Welcome to Nonrival, the newsletter where readers make predictions.
How it works
- On Sundays, read the newsletter and make a forecast by clicking a link at the bottom.
- On Wednesdays, see what other readers predicted and how your forecast compares.
- Over time, you’ll get scores based on how accurate your forecasts are.
In this issue
- Make a forecast: Who will have more streaming subscribers, Disney or Netflix?
Thanks for forecasting. Send feedback to email@example.com.
The world’s two most successful streaming companies are mirror images of each other: Disney’s creative strategy is relatively clear but its business model is a sprawling mess. Netflix’s creative strategy is a sprawling mess but its business model is relatively clear. Which problem would you rather have?
This week’s Economist cover is dedicated to Disney’s struggle to balance its massive streaming losses with its fading movie and cable TV businesses, all while not screwing up its theme parks. On the creative side things are clearer: The company, which will turn 100 later this year, bases everything around recognizable characters and franchises, from Mickey Mouse to Star Wars to Marvel.
Then there’s Netflix, whose head of television, Bela Bajaria, was the subject of a long feature in last week’s New Yorker. Its entire business is selling streaming subscriptions (now with the minor complication of an ad-supported tier). But its creative strategy is muddied by the desire to offer more of everything to more of everyone.
Both companies are coming off of a rough 2022 and both recently announced leadership shakeups. The competition between them will be a major plotline in the streaming wars’ next chapter.
This week’s forecast is about who will take the lead:
- How likely is it that Disney will have more streaming subscribers than Netflix at the end of Q2 2023?
Streaming business: Disney’s streaming empire spans Disney+, Hulu, and ESPN+ — with Disney+ representing about 70% of its subscribers. In the US, it brings in about $6 in revenue per Disney+ subscriber.
Corporate view: Disney’s streaming unit lost $1.5 billion in Q3, which was enough to oust its CEO Bob Chapek and bring back former CEO Bob Iger. The company owns too much stuff to name: Marvel, Star Wars, Pixar, ABC, ESPN, Hulu, and more. Its cash cow, ESPN, is perennially in rumors to be spun off, and its park pricing decisions have come under fire from fans.
Person to know: Bob Iger is back because if you can’t be president and you can’t own an NBA team you may as well run Disney again. Iger loves buying companies—Pixar, Marvel, Star Wars, 21st Century Fox—but what Disney really needs is a successor.
What to watch for: Disney+ raised its US monthly price by $3 in December.

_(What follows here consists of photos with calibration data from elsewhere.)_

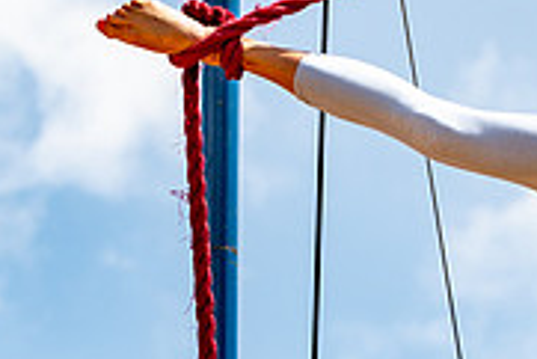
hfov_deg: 5.8
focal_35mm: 352
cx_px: 798
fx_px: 5255
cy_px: 205
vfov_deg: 3.9
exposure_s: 1/1600
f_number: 5
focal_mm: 110
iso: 100
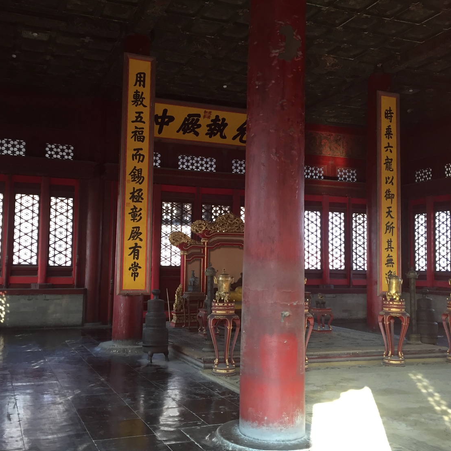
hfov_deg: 44.8
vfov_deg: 44.9
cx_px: 199
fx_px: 545
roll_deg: -0.7
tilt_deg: +4.8
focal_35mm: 37
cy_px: 228
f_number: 2.2
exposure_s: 1/33
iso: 100
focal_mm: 4.15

Will Iger back away from the company’s goal of adding another 50 million subscribers in 2023 while the company focuses on cutting its losses?
Streaming business: Netflix lost subscribers for the first time in the first half of 2022. But it grew again in the second half and finished 2022 with 231 million paid memberships, globally. Its prices vary around the world, but in the US and Canada it reports about $16 in revenue per subscriber.
Corporate view: In November, Netflix backtracked on its no-ads promise, launching an ad-supported subscription for $6.99 a month in the US. It plans to crack down on password sharing in the first quarter of 2023.
Person to know: Greg Peters was promoted to co-CEO this past week, replacing founder Reed Hastings, who will become chair. Peters was chief product officer and COO, and also oversaw the company’s new ad business and its nascent gaming business.
What to watch for: Will the coming password-sharing crackdown boost subscriptions, or will it push sharers to decamp to other services?
Here's the raw data for 2022:
Maybe the worst is over for Netflix
Or, maybe Netflix is losing cred in Hollywood
Might Disney sell Hulu?
How likely is it that Disney will have more streaming subscribers than Netflix at the end of Q2 2023?
The fine print
Just want to make a quick forecast? Click a link above and you're done! Your forecast will be recorded.
Or, click a link and finish the survey. You can make your forecast more precise and guess what other readers will say.
Deadline: Make a forecast by 9am ET Tues. Jan. 24.
- This question will be resolved using the company's public financial reporting.
- Disney uses its own weird fiscal year calendar but this question will resolve using the quarterly data reported after the end of June 2023.
- Disney's subscriber reporting currently includes Disney+, Hulu, and ESPN+ combined. If it sells one of those units then its total would no longer be included. Likewise, any acquisitions that it includes in its consumer streaming reporting would be included.